> **DOCUMENT SECTION**:
————————

With ChronoZoom, the History of Climate Change Becomes Clearer

| Josh Henretig

chronozoomWhat if scientists could visualize changes to the planet’s climate over time in order to better understand the sources of human-caused climate change today? A scientist at the University of California at Santa Barbara (USCB) is turning to ChronoZoom, an educational tool for teachers and students who want to put historical events in perspective, to illustrate changes in climate from the beginning of the planet through modern day.

Jeff Dozier, a professor of environmental science and management at UCSB, is using the program to help students understand climate change throughout history, which allows for viewing detailed information at any point in time. You can even study comparisons of time periods such as pre-human existence compared with more recent eras when humans have had a greater impact on the planet.

————————

> **TASK SET**:
[1] Translate into Spanish the following sentence from the article on ChronoZoom: "You can even study comparisons of time periods such as pre-human existence compared with more recent eras when humans have had a greater impact on the planet."
[2] Transcribe the portion of the article on ChronoZoom that begins at the words "Jeff Dozier, a" and stops after the words "on the planet.".

> **EXTRACTED MATERIAL**:
————————

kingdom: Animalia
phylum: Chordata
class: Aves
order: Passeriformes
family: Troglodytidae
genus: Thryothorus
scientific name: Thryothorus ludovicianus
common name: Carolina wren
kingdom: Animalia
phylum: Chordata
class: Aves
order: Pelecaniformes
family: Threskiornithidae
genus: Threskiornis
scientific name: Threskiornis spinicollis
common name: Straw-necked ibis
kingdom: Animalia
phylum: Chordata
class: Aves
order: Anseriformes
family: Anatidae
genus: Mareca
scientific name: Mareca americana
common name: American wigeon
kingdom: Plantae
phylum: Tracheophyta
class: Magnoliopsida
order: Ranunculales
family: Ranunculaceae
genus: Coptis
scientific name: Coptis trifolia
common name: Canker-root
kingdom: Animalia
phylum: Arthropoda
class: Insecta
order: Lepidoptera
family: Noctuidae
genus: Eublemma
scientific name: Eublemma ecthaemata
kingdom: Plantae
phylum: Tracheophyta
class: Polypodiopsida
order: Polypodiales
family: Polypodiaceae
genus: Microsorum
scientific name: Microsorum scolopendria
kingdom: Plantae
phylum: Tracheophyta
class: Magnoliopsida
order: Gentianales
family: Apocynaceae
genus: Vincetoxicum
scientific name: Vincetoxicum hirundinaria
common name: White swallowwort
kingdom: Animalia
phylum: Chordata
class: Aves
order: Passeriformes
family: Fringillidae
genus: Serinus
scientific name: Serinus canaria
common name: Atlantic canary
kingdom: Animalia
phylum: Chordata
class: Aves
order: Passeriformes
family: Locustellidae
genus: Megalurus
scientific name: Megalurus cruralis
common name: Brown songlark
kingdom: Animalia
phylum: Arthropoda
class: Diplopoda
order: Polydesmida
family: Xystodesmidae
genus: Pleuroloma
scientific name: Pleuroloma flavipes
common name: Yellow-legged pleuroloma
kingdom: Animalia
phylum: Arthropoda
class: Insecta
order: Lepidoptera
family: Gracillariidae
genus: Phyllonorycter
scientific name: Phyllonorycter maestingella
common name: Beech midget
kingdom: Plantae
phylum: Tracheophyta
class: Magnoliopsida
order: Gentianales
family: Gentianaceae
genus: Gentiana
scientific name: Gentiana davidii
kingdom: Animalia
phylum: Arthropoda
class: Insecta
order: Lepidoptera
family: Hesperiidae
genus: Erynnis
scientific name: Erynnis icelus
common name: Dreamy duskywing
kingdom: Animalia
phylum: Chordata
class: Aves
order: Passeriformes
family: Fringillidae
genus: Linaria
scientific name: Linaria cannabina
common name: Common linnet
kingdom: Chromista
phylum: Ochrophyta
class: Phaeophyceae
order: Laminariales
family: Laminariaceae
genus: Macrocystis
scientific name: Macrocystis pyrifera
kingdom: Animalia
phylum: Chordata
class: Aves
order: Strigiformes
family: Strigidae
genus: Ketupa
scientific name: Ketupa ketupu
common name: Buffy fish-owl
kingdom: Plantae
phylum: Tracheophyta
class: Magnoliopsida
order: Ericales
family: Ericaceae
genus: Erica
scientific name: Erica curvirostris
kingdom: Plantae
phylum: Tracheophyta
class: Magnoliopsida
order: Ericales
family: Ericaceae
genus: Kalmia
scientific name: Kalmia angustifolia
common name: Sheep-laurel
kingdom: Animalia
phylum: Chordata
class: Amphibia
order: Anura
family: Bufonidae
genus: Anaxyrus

————————

> **EXERCISE RESULTS**:
[1] Incluso se pueden estudiar comparaciones entre periodos de tiempo, como la existencia anterior a los seres humanos frente a épocas más recientes en las que los seres humanos han tenido un mayor impacto en el planeta.

[2]
Jeff Dozier, a professor of environmental science and management at UCSB, is using the program to help students understand climate change throughout history, which allows for viewing detailed information at any point in time. You can even study comparisons of time periods such as pre-human existence compared with more recent eras when humans have had a greater impact on the planet.